A word-for-word copy of the data, with no images, is the required answer.

### Data shown

_____

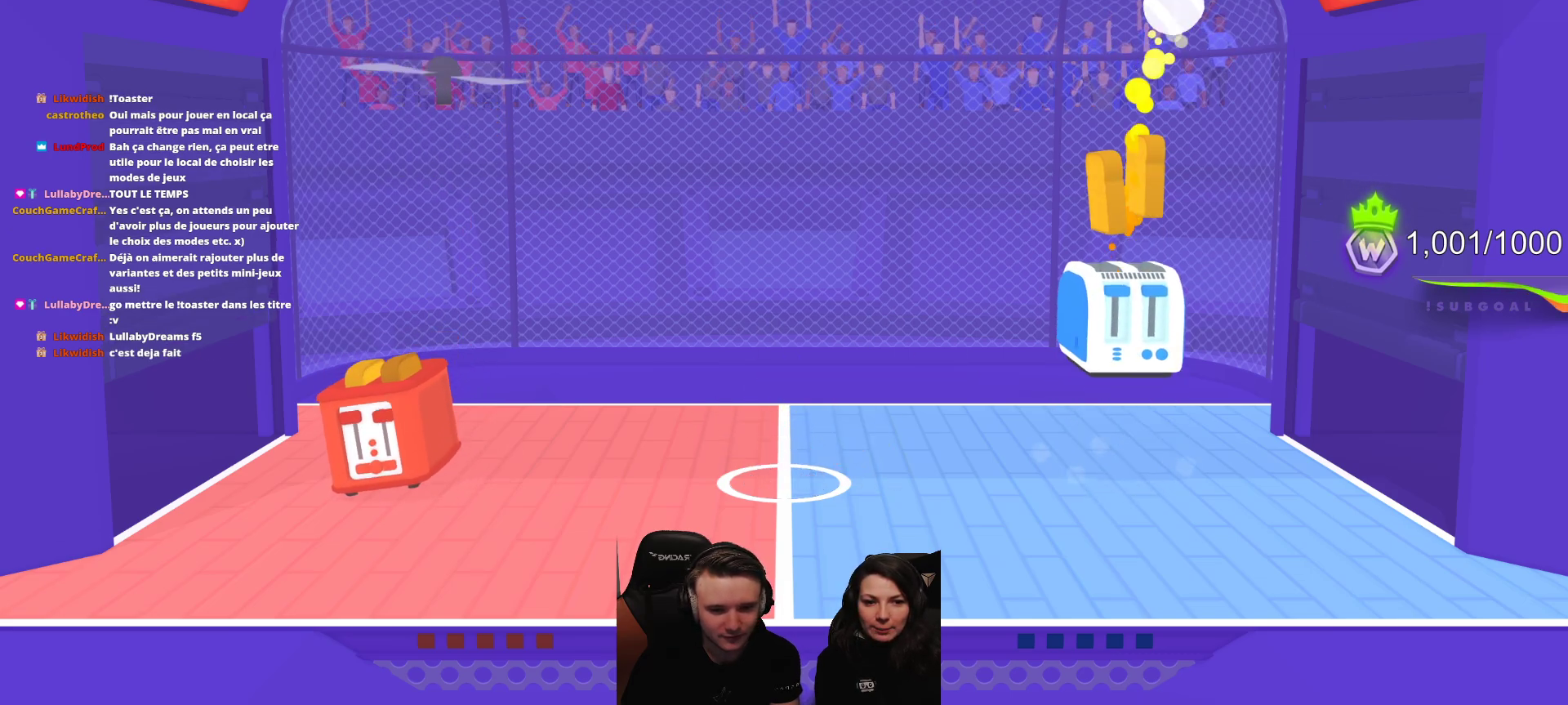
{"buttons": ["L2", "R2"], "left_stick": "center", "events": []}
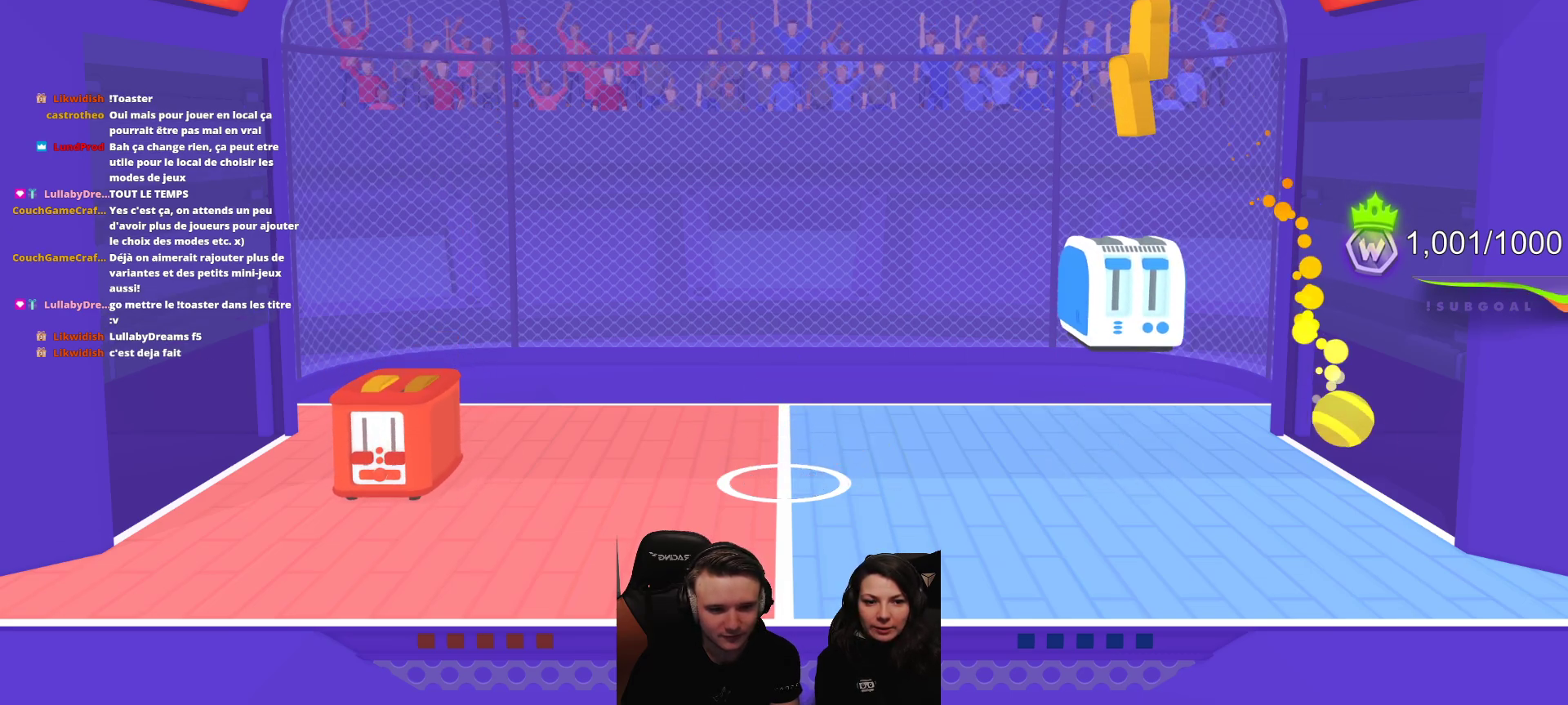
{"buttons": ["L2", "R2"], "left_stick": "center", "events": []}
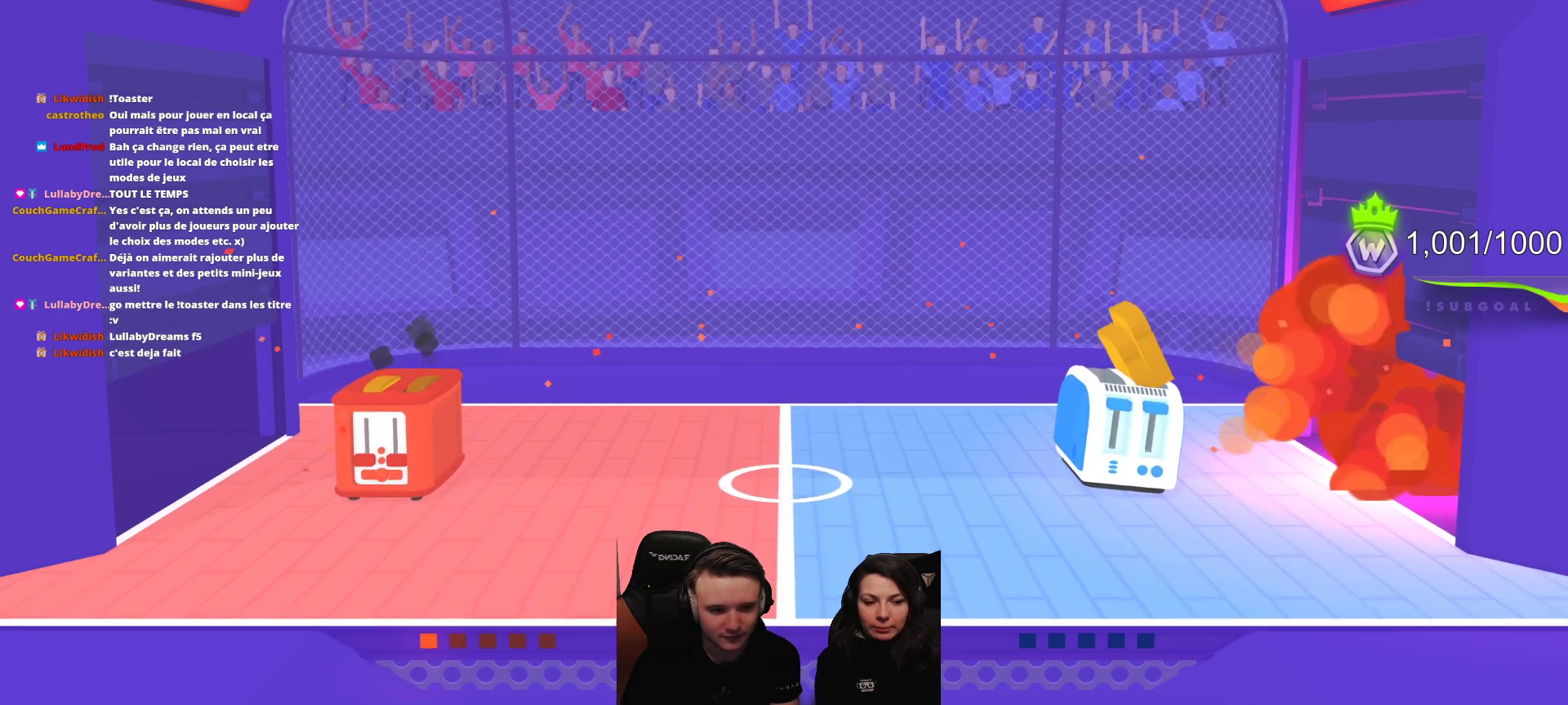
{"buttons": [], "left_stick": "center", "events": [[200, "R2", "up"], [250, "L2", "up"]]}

_____

### Written answer
{"buttons": ["L2", "R2"], "left_stick": "center", "events": []}
{"buttons": ["L2", "R2"], "left_stick": "center", "events": []}
{"buttons": [], "left_stick": "center", "events": [[200, "R2", "up"], [250, "L2", "up"]]}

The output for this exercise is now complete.